A few years ago, Bill Murray attended a concert in New York City's Central Park. When the show ended, Murray walked east toward his car. By the time he reached the parking garage, 50 people were dodging traffic to keep up with him. "What's amazing was that Bill was interacting with all of them," says Wes Anderson, Murray's director on three movies, including his latest, The Life Aquatic with Steve Zissou. "He was leading this hilarious roving mass conversation. It was like street theater. I can't think of anybody else who would a) inspire people to walk with him for 14 blocks and b) find a way to make it a participatory experience."
Murray, 54, usually attracts a crowd when he's out in public, and he admits that he is probably at his funniest and often at his happiest in the spontaneous moments when he is reacting to people reacting to him. "There's a lot of goodwill out there," says Murray. "Sometimes I walk down the street, and I feel like the mayor of New York. Better. A lot of people don't like the mayor." At the same time, Murray has his limits. "That sweet and generous side of Bill is 100% real," says Dustin Hoffman, who gave Murray his first major dramatic role (over the objections of director Sydney Pollack) in 1982's Tootsie. "But he's a tough, working-class guy, and he has a very strong sense of right and wrong. I don't know how it works, but if you mess with it, well, he would have done very well in Golden Gloves had he chosen to go that route."
All great comedians begin their career leading audiences around by the nose, but over the years, one of two things tends to happen: the comedian either self-destructs (as in the case of Murray's fellow Second City alums John Belushi and Chris Farley) or, worse, the power shifts, and the comedian finds himself chasing after the audience. "There are a lot of people in this field who are extraordinarily needy," says Lorne Michaels, executive producer and a creator of Saturday Night Live. "It's a very hard thing not to give an audience what they want, and it's so easy, so gratifying to give in. But if Bill has neediness in him, he's always kept it a secret. That's why other performers admire him so much. He never gives in."
The wisdom of that strategy has recently become self-evident.

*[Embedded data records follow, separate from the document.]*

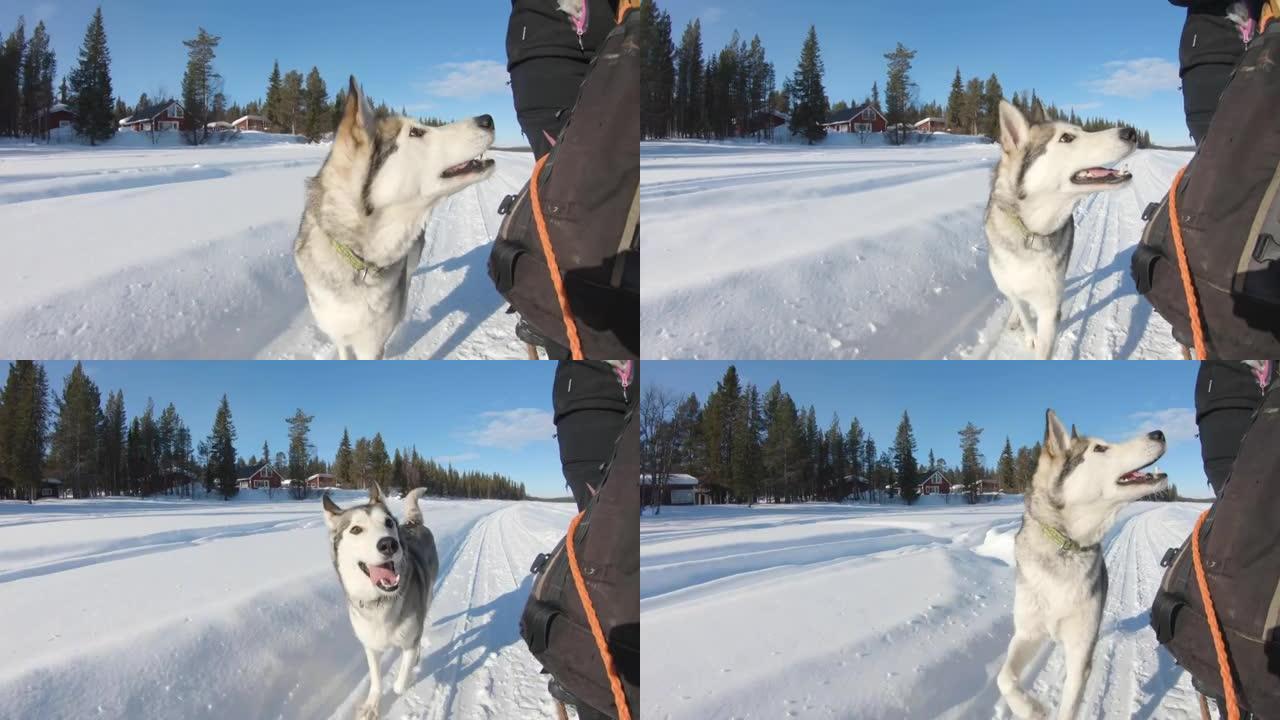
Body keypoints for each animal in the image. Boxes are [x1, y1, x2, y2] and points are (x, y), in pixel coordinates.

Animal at [325, 481, 440, 717]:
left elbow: (399, 684)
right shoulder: (370, 646)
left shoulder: (410, 640)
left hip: (428, 597)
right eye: (356, 529)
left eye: (388, 522)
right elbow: (376, 680)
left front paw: (406, 680)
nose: (389, 544)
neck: (380, 601)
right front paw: (372, 706)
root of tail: (413, 524)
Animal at [983, 99, 1136, 356]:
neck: (1030, 231)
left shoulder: (1049, 308)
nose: (1131, 132)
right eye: (1066, 138)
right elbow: (1024, 314)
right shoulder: (1014, 288)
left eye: (1081, 130)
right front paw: (1028, 334)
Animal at [998, 409, 1172, 717]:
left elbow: (1068, 707)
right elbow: (1004, 678)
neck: (1067, 545)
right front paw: (1030, 709)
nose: (1159, 433)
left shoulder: (1080, 654)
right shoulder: (1028, 632)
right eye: (1100, 448)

While Eddie Murphy toils in kids' movies, Steve Martin keeps remaking his remake of Father of the Bride and Robin Williams plays psychopaths as restitution for the saccharine sins of his Patch Adams period, Murray has not only remained funny but has transcended funny. The man who taught a generation how to rebel with a smirk in Meatballs, Stripes and Ghostbusters has forsaken easy laughs and giant paychecks to play a series of sad, complicated characters like Herman Blume, the lonely industrialist in Anderson's Rushmore; Bob Harris, the fading movie star in Sofia Coppola's Lost in Translation; and now Steve Zissou, the dreamy, arrogant, incompetent but good-hearted oceanographer in The Life Aquatic. "Before," says Hoffman, "he was masking his depth--or at least shrouding it--with comedy. Now if the comedy isn't there, he allows us to see his nakedness."